--- begin DATA FOR THE TASK ---
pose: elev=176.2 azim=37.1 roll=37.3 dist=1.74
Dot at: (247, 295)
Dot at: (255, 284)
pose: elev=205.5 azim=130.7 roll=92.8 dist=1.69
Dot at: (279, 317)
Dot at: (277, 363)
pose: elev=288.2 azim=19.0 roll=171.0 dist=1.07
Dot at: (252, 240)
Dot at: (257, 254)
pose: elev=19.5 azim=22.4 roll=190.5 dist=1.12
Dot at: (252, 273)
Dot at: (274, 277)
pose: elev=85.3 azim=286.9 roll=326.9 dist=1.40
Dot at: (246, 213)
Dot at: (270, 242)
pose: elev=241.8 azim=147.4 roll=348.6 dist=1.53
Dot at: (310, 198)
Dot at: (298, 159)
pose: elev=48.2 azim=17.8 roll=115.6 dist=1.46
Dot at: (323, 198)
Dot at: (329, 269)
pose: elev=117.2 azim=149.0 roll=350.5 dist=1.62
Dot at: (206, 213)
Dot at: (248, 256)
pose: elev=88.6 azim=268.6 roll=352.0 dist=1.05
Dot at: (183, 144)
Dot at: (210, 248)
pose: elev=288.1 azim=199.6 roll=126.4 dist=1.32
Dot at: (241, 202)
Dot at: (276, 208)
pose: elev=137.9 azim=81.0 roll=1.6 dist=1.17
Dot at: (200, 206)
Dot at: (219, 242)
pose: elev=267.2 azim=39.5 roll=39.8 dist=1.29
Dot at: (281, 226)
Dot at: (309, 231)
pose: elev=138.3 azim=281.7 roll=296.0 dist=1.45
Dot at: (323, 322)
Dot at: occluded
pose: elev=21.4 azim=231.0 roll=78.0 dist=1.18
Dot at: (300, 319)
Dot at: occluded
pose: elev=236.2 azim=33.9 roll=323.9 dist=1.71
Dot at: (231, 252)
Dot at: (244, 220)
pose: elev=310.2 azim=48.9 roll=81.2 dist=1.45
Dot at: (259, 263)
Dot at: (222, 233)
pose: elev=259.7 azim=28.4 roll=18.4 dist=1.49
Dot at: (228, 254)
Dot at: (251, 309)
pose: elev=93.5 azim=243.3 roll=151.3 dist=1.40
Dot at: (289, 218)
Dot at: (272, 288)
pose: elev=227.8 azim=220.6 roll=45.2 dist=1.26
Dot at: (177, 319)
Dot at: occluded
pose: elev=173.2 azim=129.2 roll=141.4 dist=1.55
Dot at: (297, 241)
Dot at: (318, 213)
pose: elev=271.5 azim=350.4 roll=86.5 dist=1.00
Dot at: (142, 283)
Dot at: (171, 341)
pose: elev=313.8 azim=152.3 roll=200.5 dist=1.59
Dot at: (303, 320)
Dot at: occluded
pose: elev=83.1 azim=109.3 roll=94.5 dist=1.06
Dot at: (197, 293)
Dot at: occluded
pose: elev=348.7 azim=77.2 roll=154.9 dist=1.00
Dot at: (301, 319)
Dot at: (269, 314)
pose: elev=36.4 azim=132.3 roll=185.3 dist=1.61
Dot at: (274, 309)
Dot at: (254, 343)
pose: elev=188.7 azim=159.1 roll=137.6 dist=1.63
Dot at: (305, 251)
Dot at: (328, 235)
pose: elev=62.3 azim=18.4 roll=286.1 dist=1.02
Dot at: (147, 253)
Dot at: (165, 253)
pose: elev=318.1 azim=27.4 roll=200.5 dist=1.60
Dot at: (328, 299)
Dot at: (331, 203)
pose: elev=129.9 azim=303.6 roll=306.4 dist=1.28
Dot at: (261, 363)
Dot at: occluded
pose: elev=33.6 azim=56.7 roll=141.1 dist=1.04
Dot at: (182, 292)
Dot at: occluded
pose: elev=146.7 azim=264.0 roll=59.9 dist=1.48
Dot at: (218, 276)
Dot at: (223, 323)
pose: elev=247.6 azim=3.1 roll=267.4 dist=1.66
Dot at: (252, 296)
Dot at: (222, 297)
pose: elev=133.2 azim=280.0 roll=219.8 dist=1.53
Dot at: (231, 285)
--- end DATA FOR THE TASK ---
* [BRIEF]: Please write out all the items again, changing every "pose" to "view" and leaving everything else as it is.

* [TASK RESULT]:
view: elev=176.2 azim=37.1 roll=37.3 dist=1.74
Dot at: (247, 295)
Dot at: (255, 284)
view: elev=205.5 azim=130.7 roll=92.8 dist=1.69
Dot at: (279, 317)
Dot at: (277, 363)
view: elev=288.2 azim=19.0 roll=171.0 dist=1.07
Dot at: (252, 240)
Dot at: (257, 254)
view: elev=19.5 azim=22.4 roll=190.5 dist=1.12
Dot at: (252, 273)
Dot at: (274, 277)
view: elev=85.3 azim=286.9 roll=326.9 dist=1.40
Dot at: (246, 213)
Dot at: (270, 242)
view: elev=241.8 azim=147.4 roll=348.6 dist=1.53
Dot at: (310, 198)
Dot at: (298, 159)
view: elev=48.2 azim=17.8 roll=115.6 dist=1.46
Dot at: (323, 198)
Dot at: (329, 269)
view: elev=117.2 azim=149.0 roll=350.5 dist=1.62
Dot at: (206, 213)
Dot at: (248, 256)
view: elev=88.6 azim=268.6 roll=352.0 dist=1.05
Dot at: (183, 144)
Dot at: (210, 248)
view: elev=288.1 azim=199.6 roll=126.4 dist=1.32
Dot at: (241, 202)
Dot at: (276, 208)
view: elev=137.9 azim=81.0 roll=1.6 dist=1.17
Dot at: (200, 206)
Dot at: (219, 242)
view: elev=267.2 azim=39.5 roll=39.8 dist=1.29
Dot at: (281, 226)
Dot at: (309, 231)
view: elev=138.3 azim=281.7 roll=296.0 dist=1.45
Dot at: (323, 322)
Dot at: occluded
view: elev=21.4 azim=231.0 roll=78.0 dist=1.18
Dot at: (300, 319)
Dot at: occluded
view: elev=236.2 azim=33.9 roll=323.9 dist=1.71
Dot at: (231, 252)
Dot at: (244, 220)
view: elev=310.2 azim=48.9 roll=81.2 dist=1.45
Dot at: (259, 263)
Dot at: (222, 233)
view: elev=259.7 azim=28.4 roll=18.4 dist=1.49
Dot at: (228, 254)
Dot at: (251, 309)
view: elev=93.5 azim=243.3 roll=151.3 dist=1.40
Dot at: (289, 218)
Dot at: (272, 288)
view: elev=227.8 azim=220.6 roll=45.2 dist=1.26
Dot at: (177, 319)
Dot at: occluded
view: elev=173.2 azim=129.2 roll=141.4 dist=1.55
Dot at: (297, 241)
Dot at: (318, 213)
view: elev=271.5 azim=350.4 roll=86.5 dist=1.00
Dot at: (142, 283)
Dot at: (171, 341)
view: elev=313.8 azim=152.3 roll=200.5 dist=1.59
Dot at: (303, 320)
Dot at: occluded
view: elev=83.1 azim=109.3 roll=94.5 dist=1.06
Dot at: (197, 293)
Dot at: occluded
view: elev=348.7 azim=77.2 roll=154.9 dist=1.00
Dot at: (301, 319)
Dot at: (269, 314)
view: elev=36.4 azim=132.3 roll=185.3 dist=1.61
Dot at: (274, 309)
Dot at: (254, 343)
view: elev=188.7 azim=159.1 roll=137.6 dist=1.63
Dot at: (305, 251)
Dot at: (328, 235)
view: elev=62.3 azim=18.4 roll=286.1 dist=1.02
Dot at: (147, 253)
Dot at: (165, 253)
view: elev=318.1 azim=27.4 roll=200.5 dist=1.60
Dot at: (328, 299)
Dot at: (331, 203)
view: elev=129.9 azim=303.6 roll=306.4 dist=1.28
Dot at: (261, 363)
Dot at: occluded
view: elev=33.6 azim=56.7 roll=141.1 dist=1.04
Dot at: (182, 292)
Dot at: occluded
view: elev=146.7 azim=264.0 roll=59.9 dist=1.48
Dot at: (218, 276)
Dot at: (223, 323)
view: elev=247.6 azim=3.1 roll=267.4 dist=1.66
Dot at: (252, 296)
Dot at: (222, 297)
view: elev=133.2 azim=280.0 roll=219.8 dist=1.53
Dot at: (231, 285)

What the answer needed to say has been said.